- [EXERCISE INSTRUCTIONS] Look below for the line containing "ekonomi dan investasi di seluruh dunia."; from there through the line containing "layanan bisnis global", both lines included, please set down each line exactly and nothing else.

Saved data entries:
● ● ● ●
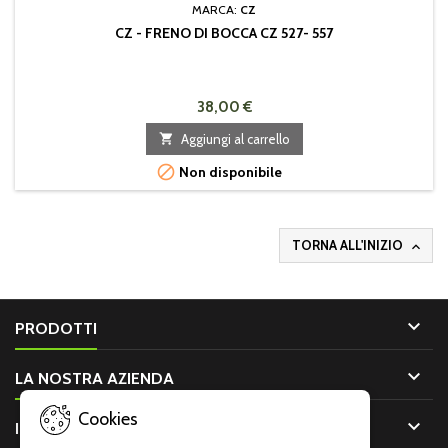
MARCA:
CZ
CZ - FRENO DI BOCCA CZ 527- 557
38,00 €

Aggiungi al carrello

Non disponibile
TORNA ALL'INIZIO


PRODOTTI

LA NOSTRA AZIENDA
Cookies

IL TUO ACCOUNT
● ● ● ●
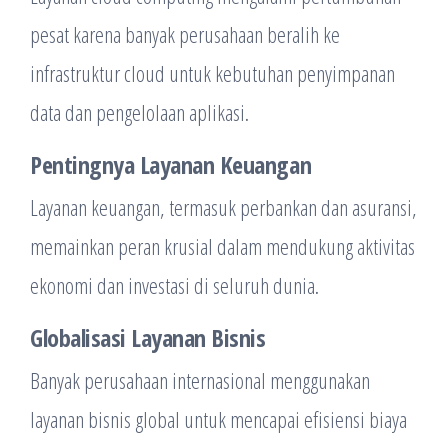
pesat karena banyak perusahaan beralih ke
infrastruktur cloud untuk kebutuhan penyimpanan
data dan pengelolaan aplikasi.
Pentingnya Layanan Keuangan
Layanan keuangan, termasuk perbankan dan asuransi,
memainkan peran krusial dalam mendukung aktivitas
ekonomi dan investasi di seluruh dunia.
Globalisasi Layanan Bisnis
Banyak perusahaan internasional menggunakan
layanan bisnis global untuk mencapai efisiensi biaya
● ● ● ●
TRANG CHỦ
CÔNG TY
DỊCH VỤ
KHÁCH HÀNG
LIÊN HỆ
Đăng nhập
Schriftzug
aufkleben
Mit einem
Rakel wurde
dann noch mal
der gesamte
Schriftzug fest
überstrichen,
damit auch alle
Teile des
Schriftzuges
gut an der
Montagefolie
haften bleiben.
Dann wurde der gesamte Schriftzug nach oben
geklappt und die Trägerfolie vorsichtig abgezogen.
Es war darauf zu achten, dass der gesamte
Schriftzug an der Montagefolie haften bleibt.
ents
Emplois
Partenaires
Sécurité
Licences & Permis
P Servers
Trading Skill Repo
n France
● ● ● ●
- [WRITTEN SOLUTION]
ekonomi dan investasi di seluruh dunia.
Globalisasi Layanan Bisnis
Banyak perusahaan internasional menggunakan
layanan bisnis global untuk mencapai efisiensi biaya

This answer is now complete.